Give birth for yourself

In any case, I advise you to think about giving birth for yourself. In our country there are a huge number of single mothers who cope well with maternal responsibilities. Especially if you want to give birth.
If you love a man, then the child from him will be the most beloved, the most long-awaited. Then a little person will appear in your life, closer and dearer than whom you will no longer have. Children are the flowers of life, and this should not be forgotten.

Even if you are confident in him, in your gentleman, do not build castles in the air. It is best to always rely only on yourself. Based on your strengths and capabilities. If the child's father helps, then great. If it doesn’t, it’s okay, I’m sure that you yourself will cope in the best possible way.

Give all your love to the little person who truly deserves it. Direct all your strength and efforts to raise a worthy, honest, smart and intelligent person.

I am sure that you will be happy regardless of the reaction of the child's father. Remember that you are a strong and confident woman. You are definitely capable of handling anything. I hope my article helped you understand the situation a little.

Good luck to you and your baby!

Have you entered into a love relationship with a married man? Then you are definitely in an unenviable position. Especially if you find yourself pregnant from this man. How to present this news to him? There are some tips to help both you and your lover cope with the situation.

Seriousness

Since the topic is serious, it needs to be spoken seriously. Without feigned joy or grief. In an even and calm tone in a private setting. And, of course, only in person. There is no need to write messages on this topic. Remember that your man is not free, and someone from his family may accidentally discover the message. Tell your lover that you are in a difficult situation. You are like a couple, not you alone. After all, he also took part in the conception. Do not blame the man for anything, nor do you blame yourself. Just state the fact, and then ask about the prospects for the future. Not only in terms of your relationship, but also in terms of your future child.

Set yourself up correctly

Practice your speech at home. And prepare yourself for the fact that your news may not be so pleasant for your partner. You must be prepared for this, because, according to statistics, a very small percentage of married men leave for their mistress because the latter is pregnant. Set yourself the task not to take a man away from the family, but to prepare him for. Regardless of whether a man is with you or not, this does not relieve him of parental responsibilities. Report this in a dry, official tone, without unnecessary emotions or hysteria.

Without emotionality

Try to keep your emotions under control. If you have the courage to start a relationship with a married man, you should have the courage to talk about pregnancy. It is advisable that the conversation take place in a place where no one can overhear you. Firstly, extra eyes and ears are not needed in such a conversation. Secondly, it is not in your interests for anyone to find out that you are dating a married man and expecting a child from him.

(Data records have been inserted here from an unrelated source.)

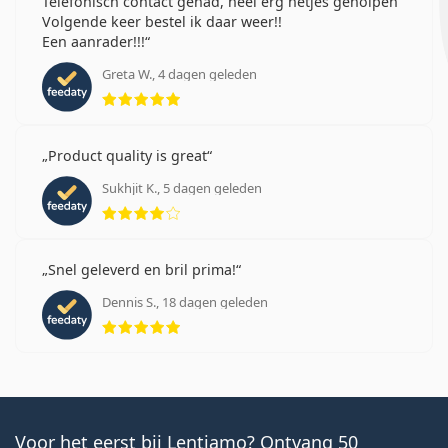
Telefonisch contact gehad, heel erg netjes geholpen
Volgende keer bestel ik daar weer!!
Een aanrader!!!
Greta W., 4 dagen geleden
Beoordeling 5 van 5
Product quality is great
Sukhjit K., 5 dagen geleden
Beoordeling 4 van 5
Snel geleverd en bril prima!
Dennis S., 18 dagen geleden
Beoordeling 5 van 5
Voor het eerst bij Lentiamo? Ontvang 50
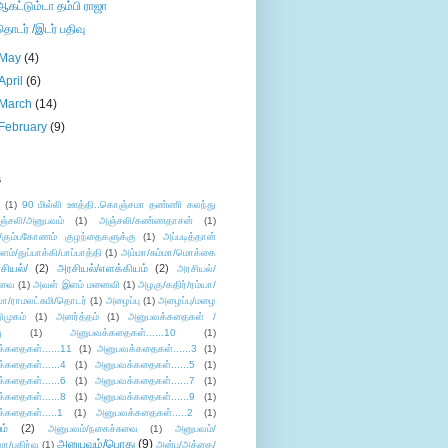
ஆகட்டும்டா தம்பி ராஜா
தொடர் /இடர் பதிவு
May
(4)
April
(6)
March
(14)
February
(9)
s
ு
(1)
90 மில்லி ஊத்தி..கொஞ்சமா தண்ணி கலந்து
ஞ்சலி/அனுபவம்
(1)
அஞ்சலி/கண்ணதாசன்
(1)
/கும்பகோணம் குழந்தைகளுக்கு
(1)
அப்படித்தான்
ளம்/துப்பாக்கி/பாப்பாத்தி
(1)
அம்மா/சும்மா/மொக்கை
சியல்/
(2)
அரசியல்/எளக்கியம்
(2)
அரசியல்/
ுவை
(1)
அவள் இளம் மனைவி
(1)
அழகு/கதிர்/ரம்யா/
லா/ராமலட்சுமி/தொடர்
(1)
அழைப்பு
(1)
அழைப்பு/மழை
ிமுகம்
(1)
அனர்த்தம்
(1)
அனுபவக்கதைகள் /
ு
(1)
அனுபவக்கதைகள்......10
(1)
்கதைகள்......11
(1)
அனுபவக்கதைகள்......3
(1)
்கதைகள்......4
(1)
அனுபவக்கதைகள்......5
(1)
்கதைகள்......6
(1)
அனுபவக்கதைகள்......7
(1)
்கதைகள்......8
(1)
அனுபவக்கதைகள்......9
(1)
்கதைகள்.....1
(1)
அனுபவக்கதைகள்.....2
(1)
ம்
(2)
அனுபவம்/நகைச்சுவை
(1)
அனுபவம்/
அனுபவம்/பொது
(9)
ா/பகிர்வு
(1)
அன்பு/அத்தை/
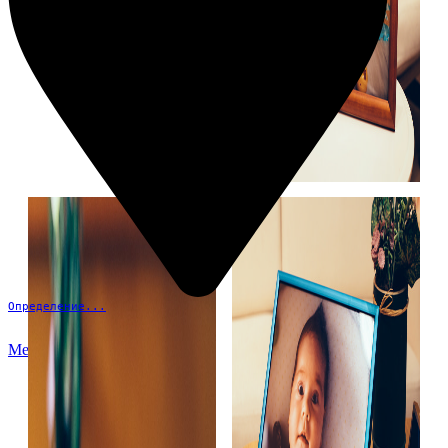
Определение...
Меню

If a man has expressed a sharply negative opinion about his future fatherhood, you should not put pressure on him. Leave him alone for a while so he can think things over. Do not intrude, do not catch your eye if possible. This will give him time to decide everything on his own. There is also no point in delaying further plans too much. After a week, try contacting again. If his decision is unchanged, find the courage to solve your situation yourself.